June 30, 2026 · by David Gilbert · 3 min read · Web & E-Commerce
Before page builders, before responsive design was even a phrase anyone used, I built my first website by hand in Notepad, uploaded it via an FTP client I barely understood, and was prouder of it than almost anything I've built since. It was, and I say this with total confidence, terrible. Genuinely, gloriously terrible.
The Crimes Committed
Where to start. A tiled background image of stars that made any text on top of it nearly unreadable. A visitor counter widget, because apparently knowing I'd had 47 visitors mattered enormously to me at the time. An animated "under construction" GIF of a little man with a shovel, permanently digging, on a page that was never, ever going to be finished. And worst of all — a MIDI file that auto-played a tinny instrumental the second the page loaded, with no obvious way to turn it off, on a site about computer help, for an audience who almost certainly already had their speakers on.
Every table cell was a layout tool. Borders were everywhere because I'd just discovered I could add them. There was a font called Comic Sans involved, and I will not be taking questions on that.

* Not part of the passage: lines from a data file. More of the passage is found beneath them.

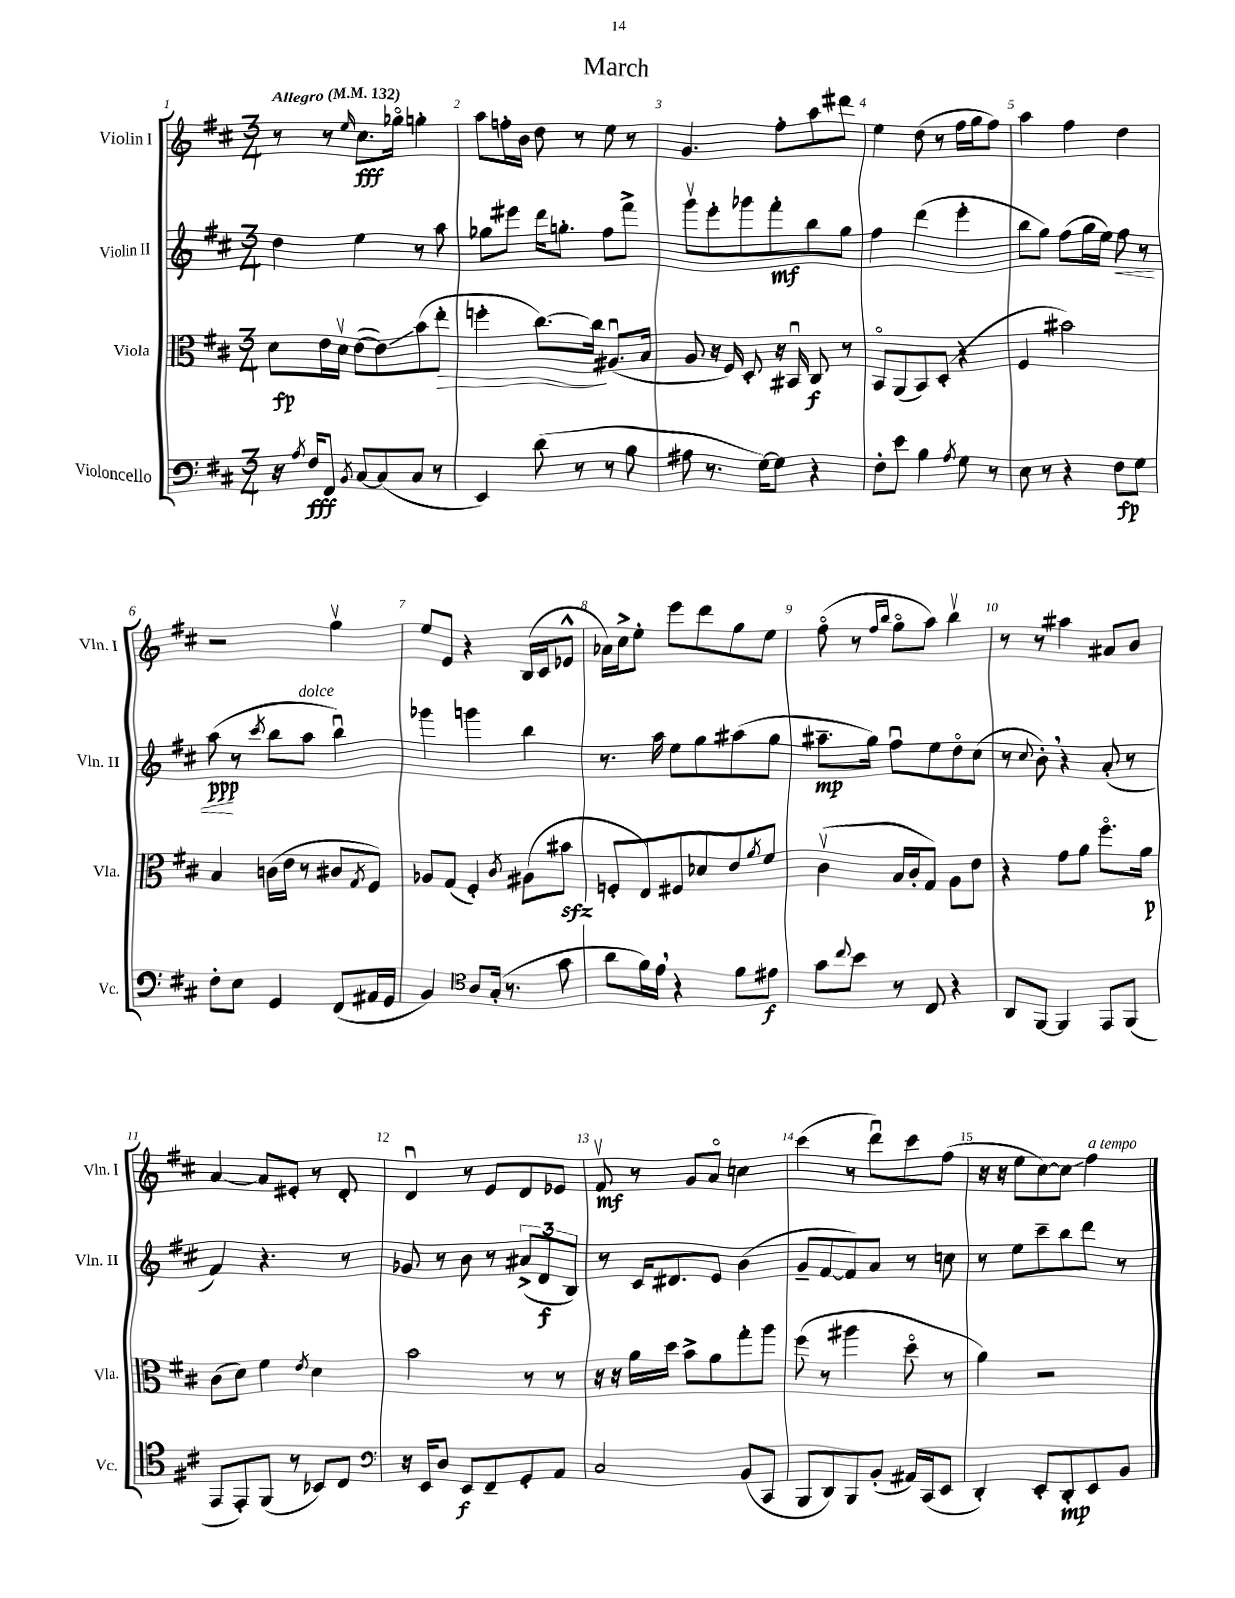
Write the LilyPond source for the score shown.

\header { title = "March" }
<<
\new StaffGroup <<
\new Staff = "s0" \with { instrumentName = "Violin I" shortInstrumentName = "Vln. I" } {
    \clef treble \key d \major \numericTimeSignature \time 3/4 \tempo "Allegro" 4 = 132
    r8 r8 \grace { e''16 } cis''8.\fff ges''16\flageolet g''4-. |
    a''8 f''16-. b'16 d''8 r8 e''8 r8 |
    g'4. fis''8-. a''8 dis'''8 |
    e''4 d''8( r8 fis''16 g''16 fis''8) |
    a''4 fis''4 d''4 |
    r2 g''4\upbow |
    e''8 e'8 r4 b16( cis'16 ees'8-^ |
    aes'16) cis''16-> e''8-. e'''8 d'''8 g''8 e''8 |
    fis''8\flageolet( r8 \grace { fis''16 b''16 } g''8\flageolet a''8) b''4\upbow |
    r8 r8 ais''4 ais'8 b'8 |
    a'4~ a'8 eis'8-. r8 d'8-. |
    d'4\downbow r8 e'8 d'8 ees'8 |
    fis'8\upbow\mf r8 g'8 a'8\flageolet c''4 |
    cis'''4( r8 d'''8\downbow) cis'''8 fis''8( |
    r16 r16 e''8 cis''8~) cis''8\glissando fis''4^\markup { \italic "a tempo" } \bar "|." |
}
\new Staff = "s1" \with { instrumentName = "Violin II" shortInstrumentName = "Vln. II" } {
    \clef treble \key d \major \numericTimeSignature \time 3/4
    d''4 e''4 r8 a''8 |
    ges''8 eis'''8 d'''16 g''8.-. fis''8 fis'''8-> |
    g'''8\upbow e'''8-. ges'''8 fis'''8-.\mf b''8 g''8 |
    fis''4 d'''4( e'''4-. |
    b''8 g''8) fis''8( g''16 e''16) fis''8\< r8 |
    a''8\ppp\!( r8 \acciaccatura { cis'''8 } b''8 a''8^\markup { \italic "dolce" } b''4\downbow) |
    ges'''4 g'''4 b''4 |
    r8. a''16 e''8 g''8 ais''8( g''8 |
    ais''8.--\mp g''16) fis''8\downbow e''8 d''8\flageolet cis''8( |
    r8 \appoggiatura { cis''8 } b'8-.) \breathe r4 a'8-.( r8 |
    fis'4) r4. r8 |
    ges'8 r8 b'8 r8 \tuplet 3/2 { ais'8->( d'8\f b8) } |
    r8 cis'16 dis'8. e'8 b'4( |
    g'8-- fis'8~ fis'8) a'8 r8 c''8 |
    r8 e''8 cis'''8-- b''8 d'''8 r8 \bar "|." |
}
\new Staff = "s2" \with { instrumentName = "Viola" shortInstrumentName = "Vla." } {
    \clef alto \key d \major \numericTimeSignature \time 3/4
    d'8\fp e'16 d'16\upbow e'8~( e'8\glissando) b'8( e''8-.\> |
    f''4-. cis''8.~) cis''16\! ais8.\downbow( b16 |
    a8 r16 fis16) d8-. r16 bis,16\downbow cis8\f r8 |
    b,8\flageolet a,8( b,8) d8-.( r4 |
    fis4 bis'2) |
    b4 c'16( e'16 r8 cis'8 \acciaccatura { g8 } fis8) |
    aes8 g8( fis4-.) \acciaccatura { cis'8 } ais8( bis'8\sfz |
    f8-. e8) fis8 des'8 e'8 \acciaccatura { a'8 } fis'8 |
    cis'4\upbow( b16 cis'16-. g8) a8 e'8 |
    r4 g'8 a'8 fis''8.\flageolet a'16\p |
    cis'8( d'8) fis'4 \acciaccatura { e'8 } d'4 |
    b'2 r8 r8 |
    r16 r16 a'16 d''16 b'8-> a'8 g''8-. a''8 |
    fis''8( r8 ais''4 d''8\flageolet r8 |
    a'4) r2 \bar "|." |
}
\new Staff = "s3" \with { instrumentName = "Violoncello" shortInstrumentName = "Vc." } {
    \clef bass \key d \major \numericTimeSignature \time 3/4
    r16 \acciaccatura { a8 } fis16\fff fis,8 \acciaccatura { b,8 } cis8~ cis8( cis8 r8 |
    e,4) d'8( r8 r8 b8 |
    ais8 r8. g16~) g8 r4 |
    fis8-. e'8 b4 \acciaccatura { a8 } g8 r8 |
    e8 r8 r4 fis8\fp g8 |
    fis8-. e8 g,4 fis,8( ais,16 g,16 |
    b,4) \clef tenor a8 g16-.( r8. g'8 |
    a'8 fis'16) e'16 \breathe r4 fis'8 eis'8\f |
    g'8 \appoggiatura { cis''8 } b'8 r8 cis8 r4 |
    a,8 fis,8~ fis,4 e,8 fis,8( |
    e,8 e,8-.) fis,8( r8 bes,8) cis8 |
    \clef bass r16 e,16 d8 e,8\f fis,8-- g,8-. a,8 |
    cis2 b,8( cis,8 |
    b,,8 d,8) b,,8 b,8-.( ais,16) cis,16( e,8 |
    d,4-.) e,8-. d,8-.\mp e,8 b,8 \bar "|." |
}
>>
>>
\layout { \context { \Score \override BarNumber.break-visibility = ##(#f #t #t) barNumberVisibility = #all-bar-numbers-visible } }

Why I Still Think About It
It's easy to laugh at now, and I do, often. But that site taught me things that twenty-five years of better tools never quite replaced. I learned what HTML tags actually did because I had no choice but to write every single one by hand. I learned that "looks fine on my screen" means nothing once someone opens it on a different monitor — my stars background looked washed out on half the computers in our school library. And I learned, slowly and through trial and error, that a website's job is to serve the person reading it, not to show off everything the person who built it has just figured out how to do.
The Lesson That Still Applies Today
That last one is the big one, and it's the same conversation I have with clients constantly, just with 2026's version of the problem. Today it's not auto-playing MIDI files, it's auto-playing background video that eats someone's mobile data, animation that fights with the actual content, or a homepage so loaded with flashy interactive elements that the thing visitors actually came for — your phone number, your services, a clear next step — is buried three scrolls down.
The technology changes every few years. The temptation to build a website that impresses other web people instead of serving actual visitors hasn't changed at all. I see it most often with business owners who've been talked into a flashy template that looks incredible in a demo and then loads agonisingly slowly on an actual customer's actual phone, on actual rural NSW mobile data.
What I'd Tell That Kid in the School Library
Keep tinkering — that curiosity is the actual valuable part, and everything else gets better with time and better tools. But also: turn the MIDI file off. Nobody asked for it, and somewhere out there, someone's still trying to find the volume button twenty-five years later.
If you want to see genuinely embarrassing late-90s/early-2000s web design, the Wayback Machine is a wild and humbling place to spend an evening. Mine, mercifully, does not appear to have survived. Some mercies are real.